Thanks for the article.
Obviously the price of oil has gone up fourfold since 1997 while the price of labor etc hasn't. So what was +10% is likley much higher now. It would be interesting to see a current analysis. Energy costs are a hidden "tax" on the price of most goods.
The embedded income and payroll taxes are not going to be saved by the business, they will be given to the employee. This will not contribute one nickel to the bottom line of the oil companies just to their employees.
Thanks for the article.You should note that in the IGEM model used to come up with those price reductions, the price of labor goes down as the marginal tax rate on labor goes down (i.e., wages go down as personal taxes go down).
Obviously the price of oil has gone up fourfold since 1997 while the price of labor etc hasn't.
Price of labor is not where costs lay in terms of the sector costs of oil out of the ground being shipped to a refinery for processing. Storage, shipping, equipment, exploration, refining, all are capital intensive not labor intesive proposition.
The fact is in the fuel sector little of the cost of oil or its refined products are labor. The costs of oil are related to supply and capital factors by a wide margin over any labor factors.

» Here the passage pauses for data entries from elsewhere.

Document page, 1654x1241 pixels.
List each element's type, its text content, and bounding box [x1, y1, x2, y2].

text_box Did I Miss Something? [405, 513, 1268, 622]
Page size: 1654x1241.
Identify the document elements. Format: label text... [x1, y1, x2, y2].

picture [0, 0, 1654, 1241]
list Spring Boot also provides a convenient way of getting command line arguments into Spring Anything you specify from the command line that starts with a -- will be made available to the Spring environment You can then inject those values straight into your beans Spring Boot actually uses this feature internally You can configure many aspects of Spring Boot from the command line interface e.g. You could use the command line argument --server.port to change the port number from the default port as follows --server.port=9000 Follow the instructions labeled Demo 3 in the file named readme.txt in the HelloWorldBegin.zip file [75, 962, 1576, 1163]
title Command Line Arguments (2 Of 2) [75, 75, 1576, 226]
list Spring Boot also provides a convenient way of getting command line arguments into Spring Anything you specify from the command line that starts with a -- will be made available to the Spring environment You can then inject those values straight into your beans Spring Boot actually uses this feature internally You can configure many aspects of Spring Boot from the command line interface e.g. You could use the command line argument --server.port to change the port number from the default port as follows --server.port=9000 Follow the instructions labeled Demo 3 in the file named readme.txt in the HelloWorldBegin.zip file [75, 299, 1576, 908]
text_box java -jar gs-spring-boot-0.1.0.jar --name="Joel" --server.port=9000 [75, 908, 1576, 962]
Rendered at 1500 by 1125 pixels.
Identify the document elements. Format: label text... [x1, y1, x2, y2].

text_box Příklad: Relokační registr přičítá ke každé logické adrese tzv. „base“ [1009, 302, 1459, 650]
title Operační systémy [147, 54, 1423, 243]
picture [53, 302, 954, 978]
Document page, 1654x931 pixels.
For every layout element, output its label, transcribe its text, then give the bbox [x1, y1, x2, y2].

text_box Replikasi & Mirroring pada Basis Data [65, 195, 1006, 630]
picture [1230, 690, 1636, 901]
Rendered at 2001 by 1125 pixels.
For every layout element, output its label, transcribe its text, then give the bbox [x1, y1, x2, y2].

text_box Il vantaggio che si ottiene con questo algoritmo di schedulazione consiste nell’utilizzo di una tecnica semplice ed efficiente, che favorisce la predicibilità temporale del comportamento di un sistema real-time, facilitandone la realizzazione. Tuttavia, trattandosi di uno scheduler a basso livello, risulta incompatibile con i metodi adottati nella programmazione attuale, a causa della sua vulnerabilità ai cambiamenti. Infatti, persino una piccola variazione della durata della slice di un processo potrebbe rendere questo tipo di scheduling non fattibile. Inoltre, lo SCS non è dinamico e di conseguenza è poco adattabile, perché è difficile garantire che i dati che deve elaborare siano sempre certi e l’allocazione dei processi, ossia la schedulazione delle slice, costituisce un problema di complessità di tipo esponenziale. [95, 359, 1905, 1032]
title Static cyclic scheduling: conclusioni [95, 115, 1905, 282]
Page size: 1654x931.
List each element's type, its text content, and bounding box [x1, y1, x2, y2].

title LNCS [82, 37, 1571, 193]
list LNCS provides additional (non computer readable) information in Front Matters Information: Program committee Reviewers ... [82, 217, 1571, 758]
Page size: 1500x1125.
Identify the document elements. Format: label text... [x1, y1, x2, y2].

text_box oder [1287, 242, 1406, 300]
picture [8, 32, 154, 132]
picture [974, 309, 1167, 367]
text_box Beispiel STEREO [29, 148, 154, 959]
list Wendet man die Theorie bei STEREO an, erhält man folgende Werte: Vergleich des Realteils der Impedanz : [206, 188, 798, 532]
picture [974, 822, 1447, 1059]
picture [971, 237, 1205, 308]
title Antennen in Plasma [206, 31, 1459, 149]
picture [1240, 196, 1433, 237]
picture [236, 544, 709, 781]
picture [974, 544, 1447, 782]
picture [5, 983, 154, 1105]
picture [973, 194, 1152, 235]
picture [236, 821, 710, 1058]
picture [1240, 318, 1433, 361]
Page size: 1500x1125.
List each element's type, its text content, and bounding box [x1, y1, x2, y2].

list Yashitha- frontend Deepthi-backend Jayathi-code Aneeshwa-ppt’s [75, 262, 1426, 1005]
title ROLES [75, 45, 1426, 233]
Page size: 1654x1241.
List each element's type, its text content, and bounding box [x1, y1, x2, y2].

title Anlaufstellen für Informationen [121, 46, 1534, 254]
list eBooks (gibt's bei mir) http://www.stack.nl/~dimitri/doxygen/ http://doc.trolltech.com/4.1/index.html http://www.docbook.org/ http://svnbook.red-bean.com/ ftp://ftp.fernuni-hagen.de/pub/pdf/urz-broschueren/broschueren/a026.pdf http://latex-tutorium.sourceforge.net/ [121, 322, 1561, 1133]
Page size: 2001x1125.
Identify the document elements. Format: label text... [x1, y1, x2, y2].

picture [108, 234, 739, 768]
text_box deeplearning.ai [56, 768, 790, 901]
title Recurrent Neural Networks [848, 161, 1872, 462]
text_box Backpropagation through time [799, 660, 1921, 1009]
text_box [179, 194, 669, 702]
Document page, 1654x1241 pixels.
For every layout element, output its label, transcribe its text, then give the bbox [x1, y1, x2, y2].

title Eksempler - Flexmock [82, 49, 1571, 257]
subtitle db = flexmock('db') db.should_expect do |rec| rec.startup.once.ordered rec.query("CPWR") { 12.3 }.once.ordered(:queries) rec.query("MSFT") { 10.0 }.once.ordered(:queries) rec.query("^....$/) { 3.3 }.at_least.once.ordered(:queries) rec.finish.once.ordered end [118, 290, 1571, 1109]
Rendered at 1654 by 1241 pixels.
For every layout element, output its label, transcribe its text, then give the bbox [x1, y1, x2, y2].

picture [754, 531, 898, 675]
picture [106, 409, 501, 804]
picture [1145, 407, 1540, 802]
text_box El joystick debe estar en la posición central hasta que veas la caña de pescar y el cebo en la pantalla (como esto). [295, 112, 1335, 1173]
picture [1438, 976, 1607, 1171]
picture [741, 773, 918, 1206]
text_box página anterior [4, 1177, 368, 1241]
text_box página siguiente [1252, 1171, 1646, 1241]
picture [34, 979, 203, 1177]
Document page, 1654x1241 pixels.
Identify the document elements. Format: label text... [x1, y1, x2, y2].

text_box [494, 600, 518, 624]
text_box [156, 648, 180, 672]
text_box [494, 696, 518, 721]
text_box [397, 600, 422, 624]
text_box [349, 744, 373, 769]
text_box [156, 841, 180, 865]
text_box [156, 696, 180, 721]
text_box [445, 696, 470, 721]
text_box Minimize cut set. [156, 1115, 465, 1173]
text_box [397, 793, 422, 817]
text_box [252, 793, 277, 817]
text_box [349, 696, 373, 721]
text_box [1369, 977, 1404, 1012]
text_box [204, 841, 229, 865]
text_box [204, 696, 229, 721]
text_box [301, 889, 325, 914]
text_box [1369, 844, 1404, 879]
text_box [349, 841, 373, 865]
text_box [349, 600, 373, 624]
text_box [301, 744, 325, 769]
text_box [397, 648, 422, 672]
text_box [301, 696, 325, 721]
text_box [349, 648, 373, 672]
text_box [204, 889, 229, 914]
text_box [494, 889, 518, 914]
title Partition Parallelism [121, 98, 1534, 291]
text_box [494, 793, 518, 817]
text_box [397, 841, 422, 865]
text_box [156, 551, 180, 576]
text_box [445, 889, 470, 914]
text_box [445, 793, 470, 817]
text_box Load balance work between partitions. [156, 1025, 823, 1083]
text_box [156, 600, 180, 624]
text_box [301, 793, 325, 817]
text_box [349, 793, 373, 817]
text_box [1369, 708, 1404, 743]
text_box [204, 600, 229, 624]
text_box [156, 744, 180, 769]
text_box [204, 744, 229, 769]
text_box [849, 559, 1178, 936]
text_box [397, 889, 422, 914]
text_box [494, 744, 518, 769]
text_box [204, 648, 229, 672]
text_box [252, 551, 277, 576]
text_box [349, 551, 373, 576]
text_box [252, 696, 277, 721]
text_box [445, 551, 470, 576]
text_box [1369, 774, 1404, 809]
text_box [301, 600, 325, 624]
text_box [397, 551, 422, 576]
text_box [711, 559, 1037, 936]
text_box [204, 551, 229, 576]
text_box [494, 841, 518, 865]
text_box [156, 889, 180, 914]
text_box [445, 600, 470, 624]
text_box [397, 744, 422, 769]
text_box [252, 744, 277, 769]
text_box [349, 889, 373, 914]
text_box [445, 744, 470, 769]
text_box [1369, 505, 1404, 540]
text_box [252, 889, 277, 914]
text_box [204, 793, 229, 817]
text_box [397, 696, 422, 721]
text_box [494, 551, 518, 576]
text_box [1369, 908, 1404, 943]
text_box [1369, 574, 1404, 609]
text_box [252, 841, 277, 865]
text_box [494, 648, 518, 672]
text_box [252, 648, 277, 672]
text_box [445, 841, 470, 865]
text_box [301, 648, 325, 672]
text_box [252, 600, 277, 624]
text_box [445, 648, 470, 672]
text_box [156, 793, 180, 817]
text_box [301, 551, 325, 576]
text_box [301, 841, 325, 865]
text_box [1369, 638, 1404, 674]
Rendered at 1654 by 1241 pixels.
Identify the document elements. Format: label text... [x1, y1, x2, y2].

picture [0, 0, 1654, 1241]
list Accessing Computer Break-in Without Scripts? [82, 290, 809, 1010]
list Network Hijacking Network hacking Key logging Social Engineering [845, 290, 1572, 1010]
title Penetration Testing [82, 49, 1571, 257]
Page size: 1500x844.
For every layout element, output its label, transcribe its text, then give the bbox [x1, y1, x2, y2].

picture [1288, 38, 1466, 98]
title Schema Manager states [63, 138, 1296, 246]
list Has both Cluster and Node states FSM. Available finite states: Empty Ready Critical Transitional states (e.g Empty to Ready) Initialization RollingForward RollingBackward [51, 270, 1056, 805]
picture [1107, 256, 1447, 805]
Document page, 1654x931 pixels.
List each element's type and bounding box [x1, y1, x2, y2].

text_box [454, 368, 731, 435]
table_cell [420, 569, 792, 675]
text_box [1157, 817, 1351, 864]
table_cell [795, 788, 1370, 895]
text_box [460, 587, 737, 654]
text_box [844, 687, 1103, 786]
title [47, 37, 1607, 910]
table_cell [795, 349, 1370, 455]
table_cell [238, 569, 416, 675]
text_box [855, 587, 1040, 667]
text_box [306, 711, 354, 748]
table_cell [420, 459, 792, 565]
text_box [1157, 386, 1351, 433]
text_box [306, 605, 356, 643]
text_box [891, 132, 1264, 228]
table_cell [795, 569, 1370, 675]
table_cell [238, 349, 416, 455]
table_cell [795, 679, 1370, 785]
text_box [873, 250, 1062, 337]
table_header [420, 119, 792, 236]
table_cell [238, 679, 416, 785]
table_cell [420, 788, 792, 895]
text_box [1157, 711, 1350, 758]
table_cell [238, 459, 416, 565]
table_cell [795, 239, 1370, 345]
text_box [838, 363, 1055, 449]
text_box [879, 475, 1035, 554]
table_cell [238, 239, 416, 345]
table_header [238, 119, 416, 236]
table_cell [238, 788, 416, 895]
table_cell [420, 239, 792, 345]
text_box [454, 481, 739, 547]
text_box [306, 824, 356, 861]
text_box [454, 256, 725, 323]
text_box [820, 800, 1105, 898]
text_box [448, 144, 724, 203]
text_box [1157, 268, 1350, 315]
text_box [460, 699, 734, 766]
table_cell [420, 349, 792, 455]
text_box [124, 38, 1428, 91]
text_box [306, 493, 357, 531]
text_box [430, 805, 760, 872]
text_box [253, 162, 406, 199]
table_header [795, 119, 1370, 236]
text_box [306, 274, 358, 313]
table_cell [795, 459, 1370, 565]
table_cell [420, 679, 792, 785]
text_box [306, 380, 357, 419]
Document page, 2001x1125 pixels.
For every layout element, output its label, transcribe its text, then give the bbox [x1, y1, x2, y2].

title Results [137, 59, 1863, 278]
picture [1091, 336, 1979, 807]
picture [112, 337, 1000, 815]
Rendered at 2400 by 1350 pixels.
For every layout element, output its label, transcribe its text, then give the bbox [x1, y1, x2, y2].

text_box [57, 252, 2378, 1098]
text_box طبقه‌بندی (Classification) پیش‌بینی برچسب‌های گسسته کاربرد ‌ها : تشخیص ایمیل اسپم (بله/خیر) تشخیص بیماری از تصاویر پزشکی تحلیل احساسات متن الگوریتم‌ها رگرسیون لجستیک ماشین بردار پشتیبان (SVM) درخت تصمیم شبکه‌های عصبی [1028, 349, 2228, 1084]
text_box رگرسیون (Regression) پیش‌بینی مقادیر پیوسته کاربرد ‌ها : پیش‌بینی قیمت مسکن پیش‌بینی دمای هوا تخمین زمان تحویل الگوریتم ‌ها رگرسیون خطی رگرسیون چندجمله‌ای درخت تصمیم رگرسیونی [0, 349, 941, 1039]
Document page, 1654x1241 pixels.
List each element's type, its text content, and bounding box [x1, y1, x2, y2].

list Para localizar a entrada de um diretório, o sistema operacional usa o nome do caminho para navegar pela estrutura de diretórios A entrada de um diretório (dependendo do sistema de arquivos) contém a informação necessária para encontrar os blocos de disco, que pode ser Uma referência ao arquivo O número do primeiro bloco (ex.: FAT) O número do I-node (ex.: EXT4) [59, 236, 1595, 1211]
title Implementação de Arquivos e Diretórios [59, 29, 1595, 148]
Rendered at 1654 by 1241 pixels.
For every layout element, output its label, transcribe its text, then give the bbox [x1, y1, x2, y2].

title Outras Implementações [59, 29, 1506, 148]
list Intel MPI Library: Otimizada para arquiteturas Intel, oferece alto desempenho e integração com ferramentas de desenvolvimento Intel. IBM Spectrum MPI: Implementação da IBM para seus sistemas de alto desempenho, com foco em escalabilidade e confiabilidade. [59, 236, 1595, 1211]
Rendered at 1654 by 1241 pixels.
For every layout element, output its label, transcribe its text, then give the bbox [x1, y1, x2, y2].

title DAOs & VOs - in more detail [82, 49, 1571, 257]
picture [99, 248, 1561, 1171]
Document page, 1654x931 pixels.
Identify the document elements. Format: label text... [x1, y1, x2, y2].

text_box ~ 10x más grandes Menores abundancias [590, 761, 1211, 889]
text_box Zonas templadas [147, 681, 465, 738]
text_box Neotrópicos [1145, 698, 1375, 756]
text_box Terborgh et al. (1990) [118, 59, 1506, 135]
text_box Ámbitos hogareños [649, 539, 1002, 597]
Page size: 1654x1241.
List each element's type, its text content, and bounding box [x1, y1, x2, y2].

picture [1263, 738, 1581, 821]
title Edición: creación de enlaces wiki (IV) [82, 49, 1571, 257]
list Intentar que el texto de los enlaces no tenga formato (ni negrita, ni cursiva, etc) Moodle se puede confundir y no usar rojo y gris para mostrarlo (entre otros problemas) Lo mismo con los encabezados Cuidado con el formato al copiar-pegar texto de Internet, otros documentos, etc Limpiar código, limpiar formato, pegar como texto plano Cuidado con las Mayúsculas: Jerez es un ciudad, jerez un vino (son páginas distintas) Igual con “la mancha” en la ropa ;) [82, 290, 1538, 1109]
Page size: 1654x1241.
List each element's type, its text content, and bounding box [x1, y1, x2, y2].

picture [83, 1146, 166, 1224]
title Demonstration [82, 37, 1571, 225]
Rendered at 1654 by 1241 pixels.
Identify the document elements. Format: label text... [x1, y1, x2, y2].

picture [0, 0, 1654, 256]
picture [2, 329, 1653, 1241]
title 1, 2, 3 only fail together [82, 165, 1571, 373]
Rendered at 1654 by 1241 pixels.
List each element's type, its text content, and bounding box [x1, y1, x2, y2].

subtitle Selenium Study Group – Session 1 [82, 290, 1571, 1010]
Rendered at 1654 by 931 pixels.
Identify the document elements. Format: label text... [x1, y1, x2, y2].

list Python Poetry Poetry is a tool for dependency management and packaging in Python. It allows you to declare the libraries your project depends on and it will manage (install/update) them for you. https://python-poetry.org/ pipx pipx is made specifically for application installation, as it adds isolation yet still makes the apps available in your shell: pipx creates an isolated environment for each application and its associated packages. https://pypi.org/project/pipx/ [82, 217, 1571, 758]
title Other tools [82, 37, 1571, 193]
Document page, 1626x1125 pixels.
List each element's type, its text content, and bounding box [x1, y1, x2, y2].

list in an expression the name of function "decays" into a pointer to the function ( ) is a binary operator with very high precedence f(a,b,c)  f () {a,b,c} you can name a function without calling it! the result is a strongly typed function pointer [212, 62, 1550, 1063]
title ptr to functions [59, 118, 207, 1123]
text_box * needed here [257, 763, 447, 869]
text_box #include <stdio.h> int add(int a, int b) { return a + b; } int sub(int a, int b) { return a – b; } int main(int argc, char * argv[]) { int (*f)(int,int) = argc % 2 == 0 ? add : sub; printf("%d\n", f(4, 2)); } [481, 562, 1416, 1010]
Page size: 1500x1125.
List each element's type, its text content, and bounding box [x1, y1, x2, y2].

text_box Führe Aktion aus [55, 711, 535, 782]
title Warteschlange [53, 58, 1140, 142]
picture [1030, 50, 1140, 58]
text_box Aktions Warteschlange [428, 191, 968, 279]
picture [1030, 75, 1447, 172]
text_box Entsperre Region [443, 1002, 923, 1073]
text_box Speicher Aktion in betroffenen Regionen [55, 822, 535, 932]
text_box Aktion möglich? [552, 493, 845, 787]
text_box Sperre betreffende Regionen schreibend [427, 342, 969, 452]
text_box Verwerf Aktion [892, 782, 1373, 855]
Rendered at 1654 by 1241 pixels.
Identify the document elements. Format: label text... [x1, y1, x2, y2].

The embedded income and payroll taxes are not going to be saved by the business, they will be given to the employee.
Sure they are, seems to me that they are even more likely to go to reducing energy prices at the retail side to increase sales margin and profitibility long before any such business is going to increase the wage of an employee unless that employ can somehow increase production to make up the difference in wage and yield a corresponding opportunity to incease market at the expense of the competition.
Secondly taxes per-se are the lesser part of the expense on business, tax related costs involving, planning, accounting, reporting, litigation, tax avoidence schemes, and depressed production under tax-cost related pricing in the income tax system are a much larger factor the merely the tax remitted to government. Any such saving are much more likely to accrue to maximizing profit by increasing market share against competition which is intense in and commodity sector.
This will not contribute one nickel to the bottom line of the oil companies just to their employees.
Show us some studies that support your foundationless assumption. Your assertions simply don't stand up to any application of reason.